— start of EXERCISE MATERIAL —
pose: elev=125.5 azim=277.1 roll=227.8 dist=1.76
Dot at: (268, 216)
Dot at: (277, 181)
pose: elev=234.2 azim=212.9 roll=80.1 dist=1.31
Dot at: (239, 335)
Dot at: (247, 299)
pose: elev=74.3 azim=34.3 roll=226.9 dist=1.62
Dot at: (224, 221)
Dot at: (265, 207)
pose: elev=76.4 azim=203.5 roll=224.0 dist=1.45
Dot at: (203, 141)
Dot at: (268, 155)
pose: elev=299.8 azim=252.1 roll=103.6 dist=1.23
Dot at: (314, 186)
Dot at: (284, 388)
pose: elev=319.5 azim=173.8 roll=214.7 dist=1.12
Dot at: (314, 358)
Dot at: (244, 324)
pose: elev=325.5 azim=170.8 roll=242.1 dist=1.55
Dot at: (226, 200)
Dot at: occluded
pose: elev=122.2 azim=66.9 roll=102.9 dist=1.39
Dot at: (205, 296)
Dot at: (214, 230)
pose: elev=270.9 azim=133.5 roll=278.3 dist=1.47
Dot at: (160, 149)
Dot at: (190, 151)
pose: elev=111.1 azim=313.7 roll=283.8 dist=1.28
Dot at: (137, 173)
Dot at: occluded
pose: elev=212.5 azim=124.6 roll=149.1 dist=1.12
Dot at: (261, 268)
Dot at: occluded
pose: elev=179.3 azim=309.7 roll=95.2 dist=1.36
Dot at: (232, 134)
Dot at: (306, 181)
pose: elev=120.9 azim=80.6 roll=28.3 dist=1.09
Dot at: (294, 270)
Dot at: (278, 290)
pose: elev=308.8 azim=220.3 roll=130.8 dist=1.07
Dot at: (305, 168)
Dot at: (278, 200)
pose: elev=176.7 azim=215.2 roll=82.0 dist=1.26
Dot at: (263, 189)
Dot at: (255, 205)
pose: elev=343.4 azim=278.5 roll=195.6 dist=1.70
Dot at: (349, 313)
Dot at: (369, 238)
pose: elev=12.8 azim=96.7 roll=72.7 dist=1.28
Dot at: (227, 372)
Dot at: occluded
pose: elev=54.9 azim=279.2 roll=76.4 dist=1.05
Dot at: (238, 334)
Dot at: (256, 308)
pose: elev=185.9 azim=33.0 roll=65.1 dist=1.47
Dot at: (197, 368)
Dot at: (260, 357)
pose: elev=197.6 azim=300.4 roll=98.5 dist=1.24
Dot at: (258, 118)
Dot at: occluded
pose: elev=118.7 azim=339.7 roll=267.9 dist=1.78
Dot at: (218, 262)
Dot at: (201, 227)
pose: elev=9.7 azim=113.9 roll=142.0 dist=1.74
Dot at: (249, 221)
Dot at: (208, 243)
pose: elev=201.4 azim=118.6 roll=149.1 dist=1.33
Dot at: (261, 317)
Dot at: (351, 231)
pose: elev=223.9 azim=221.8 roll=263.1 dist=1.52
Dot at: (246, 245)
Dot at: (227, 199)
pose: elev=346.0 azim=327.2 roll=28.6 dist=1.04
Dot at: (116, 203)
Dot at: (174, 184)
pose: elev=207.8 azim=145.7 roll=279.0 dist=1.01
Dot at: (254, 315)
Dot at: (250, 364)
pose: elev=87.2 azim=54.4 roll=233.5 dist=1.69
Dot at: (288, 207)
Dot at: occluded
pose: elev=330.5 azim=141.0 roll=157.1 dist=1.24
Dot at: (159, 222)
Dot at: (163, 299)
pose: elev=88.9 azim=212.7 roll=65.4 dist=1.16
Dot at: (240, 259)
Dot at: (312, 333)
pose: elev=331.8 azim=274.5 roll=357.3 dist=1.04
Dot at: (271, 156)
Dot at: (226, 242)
— end of EXERCISE MATERIAL —
> [WHAT IS ASKED] Rewrite all the lines above, swapping "pose" for "view" each time it appears. Leave everything else unchanged.

> [FULL ANSWER]
view: elev=125.5 azim=277.1 roll=227.8 dist=1.76
Dot at: (268, 216)
Dot at: (277, 181)
view: elev=234.2 azim=212.9 roll=80.1 dist=1.31
Dot at: (239, 335)
Dot at: (247, 299)
view: elev=74.3 azim=34.3 roll=226.9 dist=1.62
Dot at: (224, 221)
Dot at: (265, 207)
view: elev=76.4 azim=203.5 roll=224.0 dist=1.45
Dot at: (203, 141)
Dot at: (268, 155)
view: elev=299.8 azim=252.1 roll=103.6 dist=1.23
Dot at: (314, 186)
Dot at: (284, 388)
view: elev=319.5 azim=173.8 roll=214.7 dist=1.12
Dot at: (314, 358)
Dot at: (244, 324)
view: elev=325.5 azim=170.8 roll=242.1 dist=1.55
Dot at: (226, 200)
Dot at: occluded
view: elev=122.2 azim=66.9 roll=102.9 dist=1.39
Dot at: (205, 296)
Dot at: (214, 230)
view: elev=270.9 azim=133.5 roll=278.3 dist=1.47
Dot at: (160, 149)
Dot at: (190, 151)
view: elev=111.1 azim=313.7 roll=283.8 dist=1.28
Dot at: (137, 173)
Dot at: occluded
view: elev=212.5 azim=124.6 roll=149.1 dist=1.12
Dot at: (261, 268)
Dot at: occluded
view: elev=179.3 azim=309.7 roll=95.2 dist=1.36
Dot at: (232, 134)
Dot at: (306, 181)
view: elev=120.9 azim=80.6 roll=28.3 dist=1.09
Dot at: (294, 270)
Dot at: (278, 290)
view: elev=308.8 azim=220.3 roll=130.8 dist=1.07
Dot at: (305, 168)
Dot at: (278, 200)
view: elev=176.7 azim=215.2 roll=82.0 dist=1.26
Dot at: (263, 189)
Dot at: (255, 205)
view: elev=343.4 azim=278.5 roll=195.6 dist=1.70
Dot at: (349, 313)
Dot at: (369, 238)
view: elev=12.8 azim=96.7 roll=72.7 dist=1.28
Dot at: (227, 372)
Dot at: occluded
view: elev=54.9 azim=279.2 roll=76.4 dist=1.05
Dot at: (238, 334)
Dot at: (256, 308)
view: elev=185.9 azim=33.0 roll=65.1 dist=1.47
Dot at: (197, 368)
Dot at: (260, 357)
view: elev=197.6 azim=300.4 roll=98.5 dist=1.24
Dot at: (258, 118)
Dot at: occluded
view: elev=118.7 azim=339.7 roll=267.9 dist=1.78
Dot at: (218, 262)
Dot at: (201, 227)
view: elev=9.7 azim=113.9 roll=142.0 dist=1.74
Dot at: (249, 221)
Dot at: (208, 243)
view: elev=201.4 azim=118.6 roll=149.1 dist=1.33
Dot at: (261, 317)
Dot at: (351, 231)
view: elev=223.9 azim=221.8 roll=263.1 dist=1.52
Dot at: (246, 245)
Dot at: (227, 199)
view: elev=346.0 azim=327.2 roll=28.6 dist=1.04
Dot at: (116, 203)
Dot at: (174, 184)
view: elev=207.8 azim=145.7 roll=279.0 dist=1.01
Dot at: (254, 315)
Dot at: (250, 364)
view: elev=87.2 azim=54.4 roll=233.5 dist=1.69
Dot at: (288, 207)
Dot at: occluded
view: elev=330.5 azim=141.0 roll=157.1 dist=1.24
Dot at: (159, 222)
Dot at: (163, 299)
view: elev=88.9 azim=212.7 roll=65.4 dist=1.16
Dot at: (240, 259)
Dot at: (312, 333)
view: elev=331.8 azim=274.5 roll=357.3 dist=1.04
Dot at: (271, 156)
Dot at: (226, 242)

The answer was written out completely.